相手が真っ先に殴り掛かる。しかし、それは視覚で捉えることが出来るほどの速度でしか出せていなかった。この攻撃速度では俺が日頃から出した成果を超えることは出来ない。そんな自信が生じた中で俺は反撃を始めた。


「外れたな? しかし、これは避けられないだろ?」


 その時、俺は確信を得た。それは魔術師として生きるために必要となる鍵である。殴打を避けた後はこちらも同じ攻撃を確実に顔面で捉えて瞬殺を決めた。

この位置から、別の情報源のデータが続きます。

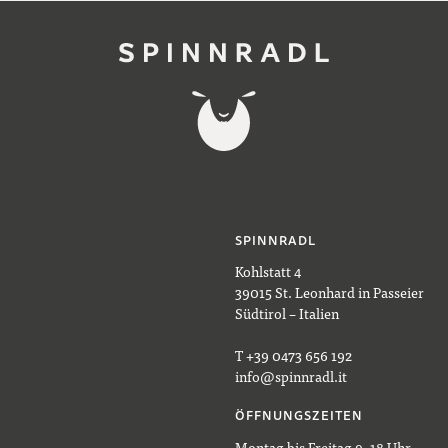
SPINNRADL
Kohlstatt 4
39015 St. Leonhard in Passeier
Südtirol – Italien
T +39 0473 656 192
info@spinnradl.it
ÖFFNUNGSZEITEN
Montag bis Freitag 9–18 Uhr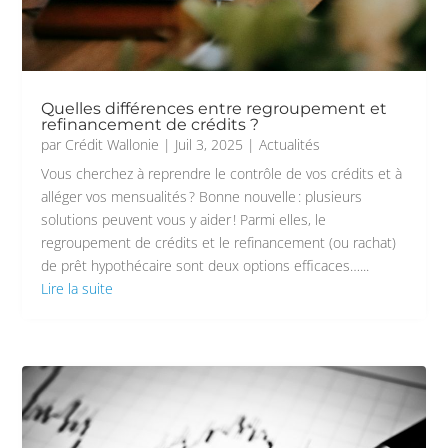
Quelles différences entre regroupement et
refinancement de crédits ?
par
Crédit Wallonie
|
Juil 3, 2025
|
Actualités
Vous cherchez à reprendre le contrôle de vos crédits et à
alléger vos mensualités ? Bonne nouvelle : plusieurs
solutions peuvent vous y aider ! Parmi elles, le
regroupement de crédits et le refinancement (ou rachat)
de prêt hypothécaire sont deux options efficaces…...
Lire la suite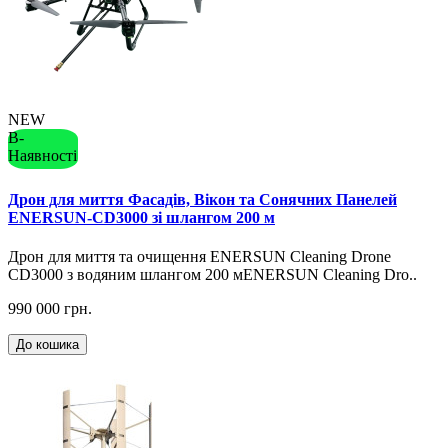
NEW
В-
Наявності
Дрон для миття Фасадів, Вікон та Сонячних Панелей
ENERSUN-CD3000 зі шлангом 200 м
Дрон для миття та очищення ENERSUN Cleaning Drone
CD3000 з водяним шлангом 200 мENERSUN Cleaning Dro..
990 000 грн.
До кошика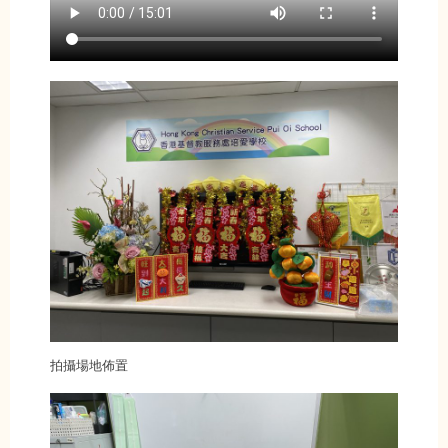
拍攝場地佈置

「ぶはぁつ⁉︎ なんて奴だ……! この威力はどこから出せるんだよ⁉︎」


「仕方がない。降参してくれないか? 転職がお前にお勧めだ」


「バカにしているのか! 俺だって始めは準一級術師を目指した日々を送っていた! それが何よりも俺の現状に文句が生じる。それしかお前を倒せないんだよ!」


「知らないよ。この腕輪が付けられる前にお前の魔力はトイレで確認させてもらった。さすがに魔力の低下を招く任務遂行の実績がないのも全部は不足によることが大きく裏目に出ている。だから、これ以上は認められないルールだったはずですよね?」


「はい。この時点で相手が降参した場合はその場で冷斗様の勝利です」


「畜生ぉ! 覚えて置けよ!」


 そうやって一人目が逃げ出した。すでに借金取りが来ていることに気付いた結果だったみたいである。後で聞いた話によると、あらかじめ借金取りは呼ばれていたらしかった。それも今回の一戦は資格の剥奪だけではなくて、勝利を収めた時は借金の返済を政府側が引き受ける契約をして挑んでいたようだ。それが俺の勝利が決まった時点で彼はすでに終わった日々を過ごさないといけなかった。成績によれば報酬が出ていない分の生活費が払えないにも関わらず、怪我をして帰還した回数が三十回を超えた時から彼は魔術師の辞職が決定していたらしい。それはかなりお気の毒だった。


 しかし、実際に慎司だって同じ道を辿っている。それが彼にも通じる話ならしょうがないと思う他になかった。


(今頃は慎司も何をしているかな?)


 ふと、そんな疑問が内心に生じた。


 一方の慎司はすでに路地裏で犯罪組織の居場所を探し当てると、そこで幹部の一人が彼を迎える。


「歓迎だね? 君は複数の術式を所持できる才能を持っている。なら、それを覚醒の準備に入ろう。まずは戦闘経験から始めるのが一番だ。きっと覚醒させて正規術師を見返してやろうぜ!」


「そのつもりで来た。すでに僕は捨てられた身だ。殺処分だって怖くない。好きに扱ってくれ」


「了解! 君は強くなれる!」


 そんな風に【死神のシャドウ】は慎司を受け入れた。それも、シャドウが慎司の覚醒を迎える際の手伝いをしてくれると言った発言が彼に希望をもたらす。